• Assigned task A: In the forum thread, what range of x values is being considered?
• Assigned task B: Repeat the part of the forum thread that opens with the words containing "we only dealing" and closes with "for z = f(x,y)".

Shouldn't the integrand be \(2\pi\ x^2 dx\) ?

- welshfella

no the area of a 'slice' is pi r^2

- welshfella

and r = x^2

- beginnersmind

Sorry meant \(2\pi\ (x^2)^2 dx \)

- beginnersmind

Oh, right

- beginnersmind

Area of a circle, lol

- welshfella

- i dont think so - why the 2 ?

- welshfella

circle yes

- welshfella

no that is not the curve
the curve is y - x^2

- sohailiftikhar

as given y=x^2

- welshfella

|dw:1441469338036:dw|

- welshfella

we only dealing with x = 0 to x = 1

- welshfella

|dw:1441469432075:dw|

- welshfella

it is the sum of all the discs with height dx and radius x^2

- beginnersmind

Anyway, for 24 and 25 use the definition of the total differential:
for z = f(x,y)
\[dz = \frac{\partial f }{\partial x} dx + \frac{\partial f }{\partial y} dy\]

- welshfella

the cross section is a circle

- sohailiftikhar

yes

- welshfella

yes

- welshfella

partial differentials

- 1018

hey guys! sorry i lost my connection

- 1018

what are your answers?

- beginnersmind

@welshfella got the answer for 23 in his first two posts. You can ignore the discussion under that.

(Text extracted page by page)

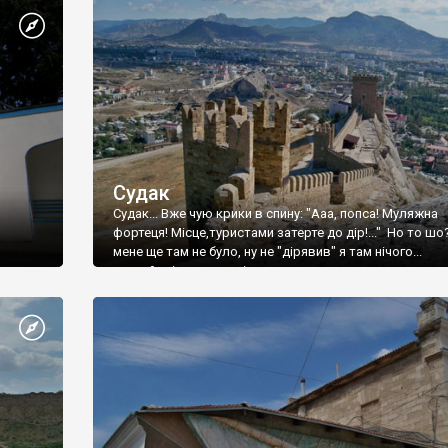
Судак
Судак... Вже чую крики в спину: "Ааа, попса! Муляжна
фортеця! Місце,туристами затерте до дір!..." Но то шо
мене ще там не було, ну не "дірявив" я там нічого...
принаймні до цього літа.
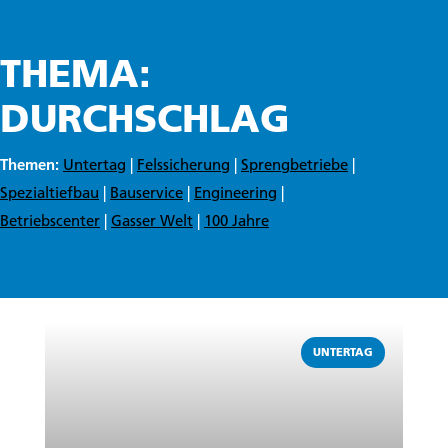
THEMA:
DURCHSCHLAG
Themen:
Untertag
|
Felssicherung
|
Sprengbetriebe
|
Spezialtiefbau
|
Bauservice
|
Engineering
|
Betriebscenter
|
Gasser Welt
|
100 Jahre
Weiterlesen
UNTERTAG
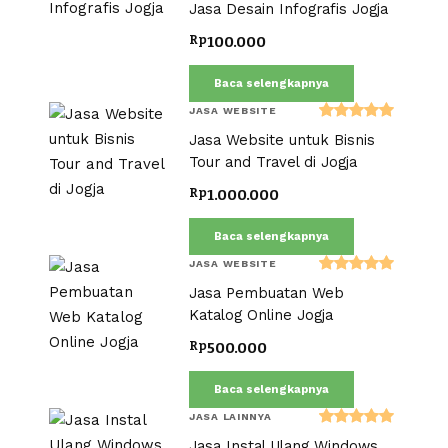
Dinilai
Jasa Desain Infografis Jogja
5.00
dari 5
Rp
100.000
Baca selengkapnya
JASA WEBSITE
Dinilai
Jasa Website untuk Bisnis
5.00
dari 5
Tour and Travel di Jogja
Rp
1.000.000
Baca selengkapnya
JASA WEBSITE
Dinilai
Jasa Pembuatan Web
5.00
dari 5
Katalog Online Jogja
Rp
500.000
Baca selengkapnya
JASA LAINNYA
Dinilai
Jasa Instal Ulang Windows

• Response box A: From x = 0 to x = 1.

• Response box B:
we only dealing with x = 0 to x = 1

- welshfella

|dw:1441469432075:dw|

- welshfella

it is the sum of all the discs with height dx and radius x^2

- beginnersmind

Anyway, for 24 and 25 use the definition of the total differential:
for z = f(x,y)